What do we say to you, Calcutta?
What do we say to our beautiful flower,
beautiful on the inside,
ugly as all hell on the outside?
THE THIRD WORLD
Is a mirror
In which all of us
See ourselves
As we really are.
CITY OF TEARS
In Calcutta, you walk through human
stench and bone-grinding
degradation and watch a heroic
struggle against all the odds to
survive in a squalor that leaves the mind
gasping for air.
You walk through a no-man's land of
lepers begging
with no noses and
with stumps for fingers
(the flesh long since eaten away).
You see humanity with no limbs, partial
limbs, and horribly twisted limbs
vying for alms with mothers
clutching new-born babies to their
shriveled breasts.
You see children scavenging garbage bins
for bits of broken glass or metal
for 14 cents a day.
Then, before you can get accustomed to
the depths of someone else's misery,
the survival dance takes a different turn.

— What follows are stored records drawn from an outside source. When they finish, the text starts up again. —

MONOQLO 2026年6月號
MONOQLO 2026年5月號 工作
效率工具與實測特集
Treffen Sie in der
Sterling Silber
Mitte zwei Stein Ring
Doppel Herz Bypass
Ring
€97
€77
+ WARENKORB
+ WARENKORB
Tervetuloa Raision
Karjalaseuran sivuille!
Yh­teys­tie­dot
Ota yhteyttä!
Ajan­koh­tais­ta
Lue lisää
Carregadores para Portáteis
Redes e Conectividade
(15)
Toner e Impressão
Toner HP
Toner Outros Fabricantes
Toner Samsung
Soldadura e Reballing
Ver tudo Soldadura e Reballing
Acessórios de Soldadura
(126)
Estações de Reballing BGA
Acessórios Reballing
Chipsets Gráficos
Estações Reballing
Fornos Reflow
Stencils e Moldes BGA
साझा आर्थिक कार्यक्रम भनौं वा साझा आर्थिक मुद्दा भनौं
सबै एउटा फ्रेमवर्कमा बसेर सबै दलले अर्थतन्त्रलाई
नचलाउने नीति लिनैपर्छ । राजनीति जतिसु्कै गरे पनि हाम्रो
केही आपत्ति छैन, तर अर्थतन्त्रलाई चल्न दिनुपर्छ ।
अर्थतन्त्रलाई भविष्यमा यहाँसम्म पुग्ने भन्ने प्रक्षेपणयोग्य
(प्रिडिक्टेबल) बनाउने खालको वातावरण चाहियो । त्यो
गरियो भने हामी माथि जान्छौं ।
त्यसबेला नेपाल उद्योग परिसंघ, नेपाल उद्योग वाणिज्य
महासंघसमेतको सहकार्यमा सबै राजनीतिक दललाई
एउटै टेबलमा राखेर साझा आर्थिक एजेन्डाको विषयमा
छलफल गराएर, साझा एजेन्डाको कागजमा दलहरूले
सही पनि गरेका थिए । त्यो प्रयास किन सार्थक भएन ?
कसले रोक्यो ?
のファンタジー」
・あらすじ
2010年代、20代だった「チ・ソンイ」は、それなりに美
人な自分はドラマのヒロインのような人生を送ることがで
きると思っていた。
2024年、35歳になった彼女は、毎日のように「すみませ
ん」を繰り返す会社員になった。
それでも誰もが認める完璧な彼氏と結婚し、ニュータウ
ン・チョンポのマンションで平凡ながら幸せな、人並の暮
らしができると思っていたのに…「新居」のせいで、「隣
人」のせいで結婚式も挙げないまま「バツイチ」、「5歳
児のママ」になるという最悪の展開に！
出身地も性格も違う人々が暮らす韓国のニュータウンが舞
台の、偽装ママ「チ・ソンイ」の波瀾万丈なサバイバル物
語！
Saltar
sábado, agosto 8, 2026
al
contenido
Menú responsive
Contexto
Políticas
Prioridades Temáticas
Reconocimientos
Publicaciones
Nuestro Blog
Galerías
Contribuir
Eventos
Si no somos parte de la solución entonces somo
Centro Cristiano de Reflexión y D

Out of the corner of your eye, you see an
enchantingly beautiful nine- or ten-year
old girl picking through a pile of
ashes to find some bits of
charcoal to sell.
Her beauty could appear on the cover of
any number of American fashion
magazines were it not for her filth, and
you ask yourself,
"What future does she have?"
How long before she begins to sell herself for
some man’s quick joyride
at 30 or 40 cents a shot?”
And deeper questions jettison into your
conscience,
"What is my responsibility here?"
"Am I my brother's keeper?"
"Who is my neighbor?"
GUESSING GAME
I tried to guess the age of both of them
a man and a woman
Who had come to the little
tuberculosis clinic in
Mominpore, Calcutta.
How old were they? I asked myself
and guessed.
I guessed each to be about
75 years of age
75 long years of travail and effort
not easy years
not years of plenty
not even years of very much hope.
On their medical charts
I found my answer.
Forty-nine and fifty-one.
KALIGHAT
Working in Kalighat,
Mother Teresa's first home for the
Destitute and Dying,
"Do small things with great love,"
a sign on the wall says.
Men of skin and bone,
with no strength to move,
Men coughing and spitting tuberculosis
sputum into clay bowls
that we would collect
along with bandages and scabs,
refuse of men and women dying,
and take outside to a nearby dump.
At the dump, children and women would go
through this nightmarish mixture,
scavenging for the cloth bandages,
the clay sputum pots, and
anything else of value.
CROWS AND DOGS
Some sights you don't forget easily
Women and children scavenging
for food in the same garbage piles
with dogs and crows.
This is a typical street scene in Calcutta. It was NOT taken in one of the poorer sections. It is typical and very, very ordinary. It is four or five blocks from Mother Teresa’s “Mother House” and a few blocks from where my wife, our infant daughter, and I spent six months in 1992.